We saw it with the so-called birthers – people who believe that Barack Obama isn't really president because he isn't a US citizen – when they produced an obviously fake birth certificate stating that Obama was born in Mombasa, Kenya.

And we saw it again with Bonner & Associates, a Washington lobbying firm working on behalf of the American Coalition for Clean Coal Electricity (ACCCE), which got caught sending forged letters to at least three House Democrats, urging them to vote against the climate bill that passed the House in June.

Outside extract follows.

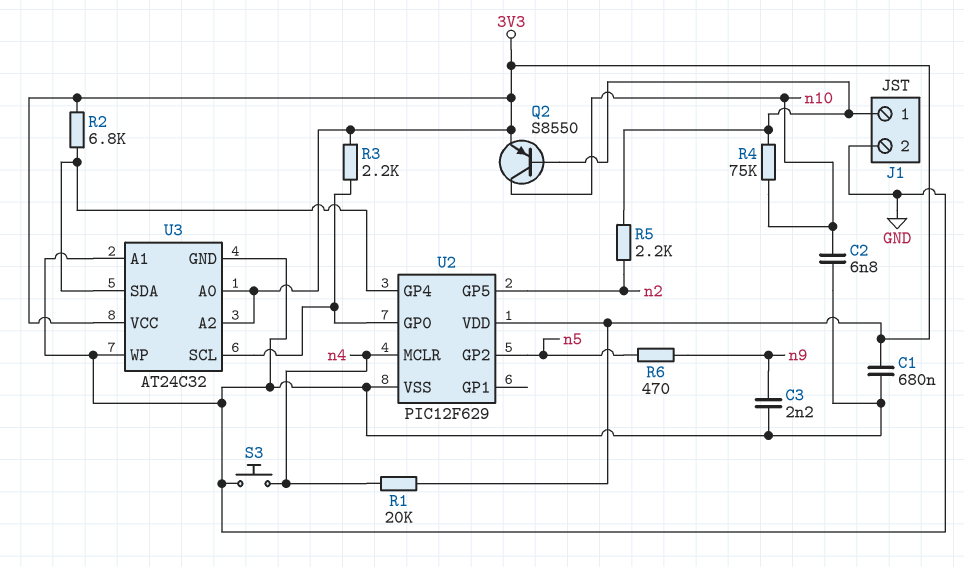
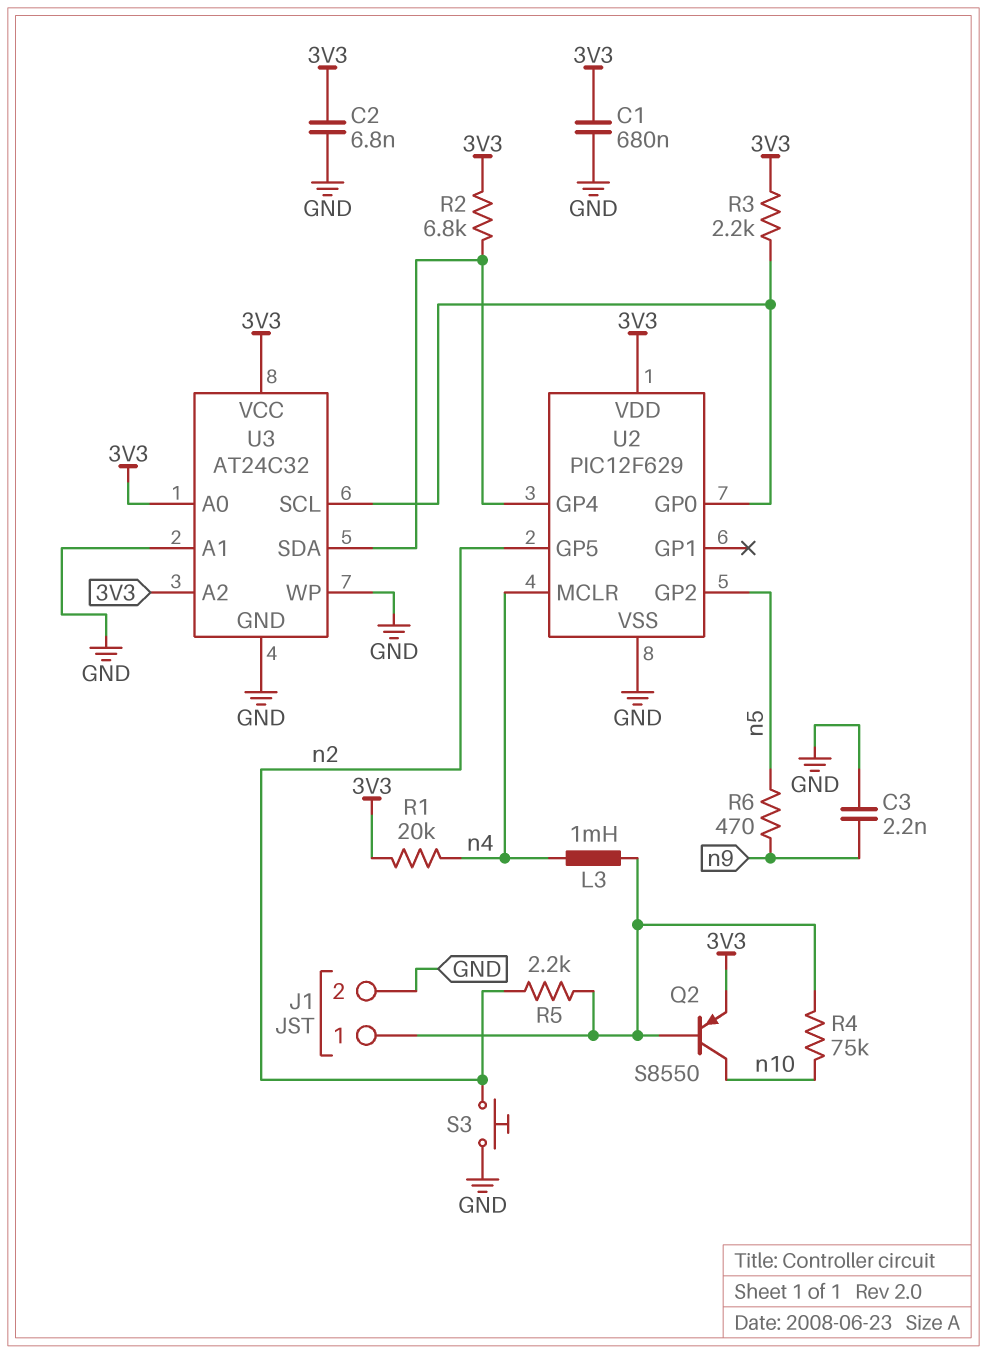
C2: 6.8nF (GND, n10) -> 6.8nF (3V3, GND)
L3: none -> 1mH (J1/1, n4)
S3: button (GND, n4) -> button (GND, n2)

On Friday, Brian McNeill of the Charlottesville (Va.) Daily Progress, broke the story that the firm had sent six letters with letterheads from the NAACP and Creciendo Juntos, a Latino nonprofit, to Virginia Rep. Tom Perriello, a freshman Democrat who voted in favor of the bill.

The online environmental magazine Grist obtained copies of the letters, both of which read in part:

We support making the environment cleaner, but the reason we are writing is that we are concerned about our electric bills. Many of our members are on tight budgets and the sizes of their monthly utility bills are important expense items. The cost to heat and cool our homes, run hot water and use other appliances is very important to those on a budget.

After news broke of the forgery, Jack Bonner of Bonner & Associates emailed the left-of-center blog TPMmuckraker to say that the fake letters were the work of "a temporary employee," who was immediately fired. Mr. Bonner did not identify this rogue ex-employee.

Later on Friday, Rep. Ed Markey, a Massachusetts Democrat and chairman of the Select Committee on Energy Independence and Global Warming, launched an investigation into the letters. Mr. Markey was joined by the Sierra Club, who called for the Department of Justice to investigate Bonner & Associates for mail fraud, a federal crime that carries a 20-year prison sentence.

It gets worse. On Tuesday, it emerged that six more fake letters had been sent to two other House Democrats – Reps. Chris Carney and Kathy Dahlkemper, both of Pennsylvania – who ended up voting against the bill.

This was a day after a document surfaced that indicated that ACCCE was aware of the forgeries in late June, and yet remained silent.

Apparently, this isn't the first time that Bonner & Associates has engaged in such shenanigans. Think Progress, a blog affiliated with the liberal Center for American Progress Action Fund, gives a history of the firm's "astroturf" – that is, fake grassroots – tactics. In one now-familiar-sounding incident in 1986, the Bonner & Associates was caught attempting to defraud the US government by submitting fake names from telephone books and yearbooks. The firm claimed to have fired the employee responsible. [Editor's note: The original version mischaracterized the relationship between Think Progress and the Center for American Progress.]

Sudden termination aside, flacking for fossil fuels is good work if you can get it. Bloomberg reported on Friday that oil and gas companies spent a total of $82.2 million on Washington lobbyists in the first half of 2008, compared with the $12.1 million laid out by solar and wind companies. The Center for Public Integrity found that ACCCE spent almost $10 million on lobbying efforts in all of 2008.

If you think that's the life for you, note that Bonner & Associates now has an opening for a temp position in its DC office.